The use of high-pressure pipelines for hydrogen transport (scenario 2) is not yet wide-spread, a fact that is reflected by the small number of hydrogen incidents involving hydrogen pipelines. Furthermore, small hydrogen leaks from pipes might not be detected and thus not reported.

It is important that hydrogen pipelines are maintained by competent personnel who are aware of the proper maintenance procedures.

Warning labels at regular space intervals to indicate the presence of underground hydrogen pipelines is highly recommended to avoid excavation works that could lead to pipe damage.

  • Most accidents related to scenario 3 are traffic accidents involving either vehicles transporting hydrogen or vehicles powered by hydrogen. As vehicles powered by hydrogen are not yet very common, most accidents relate to hydrogen transportation.

  • The high number of traffic accidents highlights the importance of proper training for the drivers. It also highlights how necessary it is that the drivers are always alert and in good physical conditions.

  • Most incidents at hydrogen refuelling stations (scenario 5) involved equipment failure, with the most common being dispenser & compressor failure.

  • The compressors as well as stand-by machines should be maintained regularly. Specifically, a research piece on the common faults of hydrogen compressors (Han et al., 2020[4]) suggests regular checks & cleaning of the lubricating oil system, air valves, cylinder blocks and crankshafts (ranked by fault frequency).

  • Accidents involving hydrogen storage have become less common in recent years, as the safety regulations have become stricter, however, accidents can still occur if the proper safety procedures are not enforced.

  • Ensuring that the correct protocols for hydrogen storage and handling are followed is vital, as well as ensuring that all relevant personnel are suitably trained.

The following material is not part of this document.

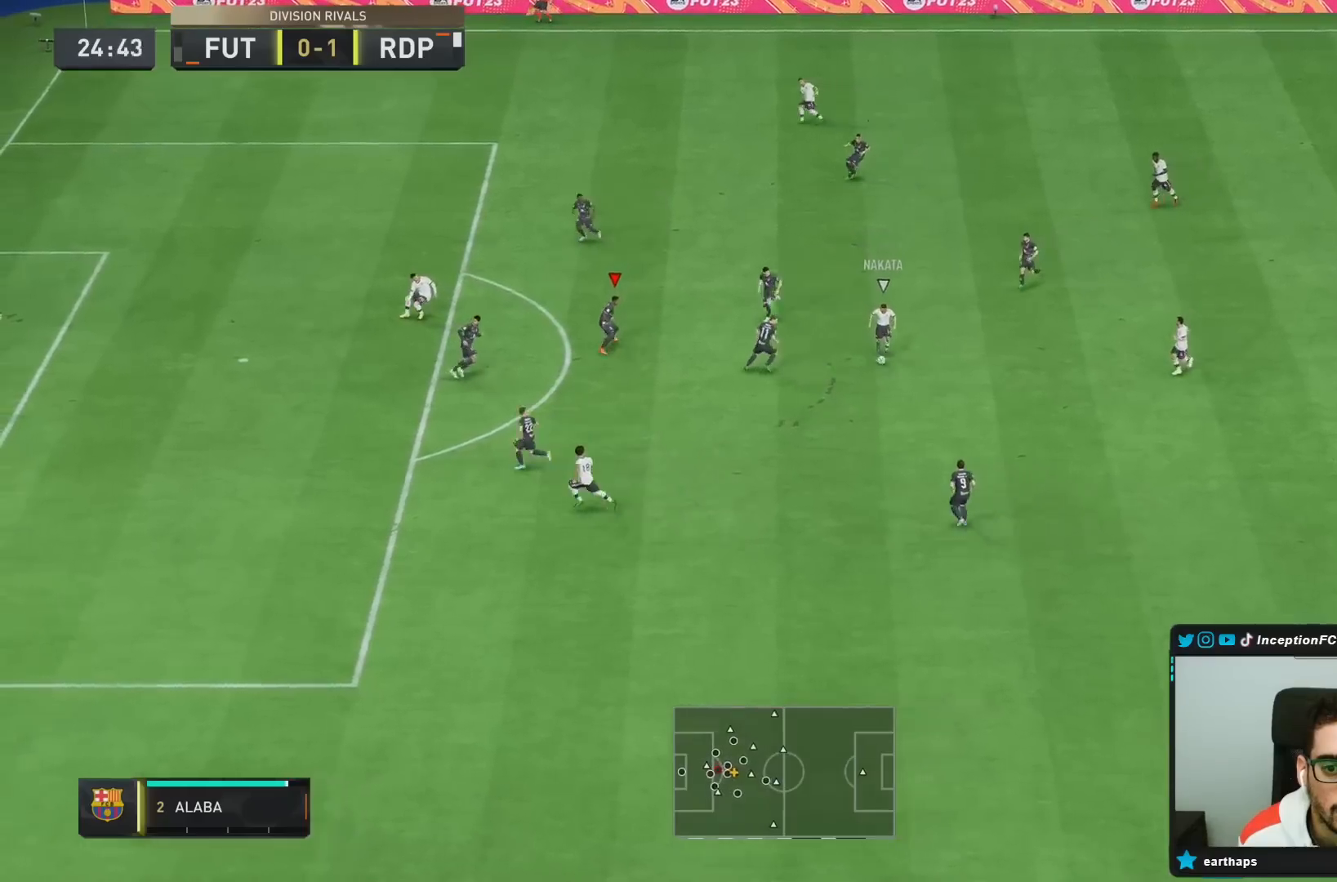
{"buttons": ["L2", "R2"], "left_stick": "down", "right_stick": "center", "events": [[83, "R2", "down"], [100, "R1", "up"]]}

The main causes of process safety loss of containment incidents in the chemical industry are a combination of technical, organisational and human failures which are well-documented and understood and taken into account when designing new process equipment and installations (COMAH competent authority, 2011[5]), (HSE, 2017[6]), (Lisbona, 2022[7]), (Wishart, Chowdhury and Ayeni, 2022[8]). As this report has shown, the causes of the hydrogen accidents recorded in the databases are typical of the types and range of accidents, which occur in the conventional hydrocarbon-based industry sectors. In other words, there are no novel hydrogen accidents when it comes to causation. Based on this observation we can conclude that hydrogen installations and equipment will suffer from the same types of failure and at similar frequencies as has been previously observed in the industry. The consequences of the accidents may vary slightly but not significantly.

As such, it can be concluded that existing knowledge and good practice to safeguards that is currently in place can be applied to the technology deployed in the four example scenarios and no new or uncommon solutions are required to make the use of hydrogen sufficiently safe for the intended use.

HIAD 2.0 is a database collecting systematic data on hydrogen-related incidents, accidents or near misses. The database combines information on accidents from a range of sources that collect data at the national or regional level (Table 13.1).


[5] COMAH competent authority (2011), Annual Operational Intelligence Report 2010, CDOIF Meeting on 2 November 2011.

[3] H2Tools (n.d.), About H2 Tools, https://h2tools.org/about (accessed on 1 June 2023).

[4] Han, Y. et al. (2020), “The Common Faults and Analysis of Hydrogen Compressor”, IOP Conference Series: Earth and Environmental Science, Vol. 440/3, https://doi.org/10.1088/1755-1315/440/3/032055.

[9] HIAD 2.0 (2018), , https://hysafe.info/hiad-2-0-free-access-to-the-renewed-hydrogen-incident-and-accident-database/.

[6] HSE (2017), Failure Rate and Event Data for use within Risk Assessments, https://www.hse.gov.uk/landuseplanning/failure-rates.pdf.

[2] HySafe (2007), The EC Network of Excellence for Hydrogen Safety “HySafe”, http://www.hysafe.org/.

[1] International Renewable Energy Agency (2018), “Hydrogen from renewable power: technology outlook for the energy transition”, https://www.irena.org/-/media/files/irena/agency/publication/2018/sep/irena_hydrogen_from_renewable_power_2018.pdf.

[7] Lisbona, D. (2022), Analysis of a loss of containment incident dataset for major hazards intelligence using Storybuilder, Draft.

[8] Wishart, J., A. Chowdhury and K. Ayeni (2022), 100 largest losses in the hydrocarbon industry, 27th edition, Marsh Specialty.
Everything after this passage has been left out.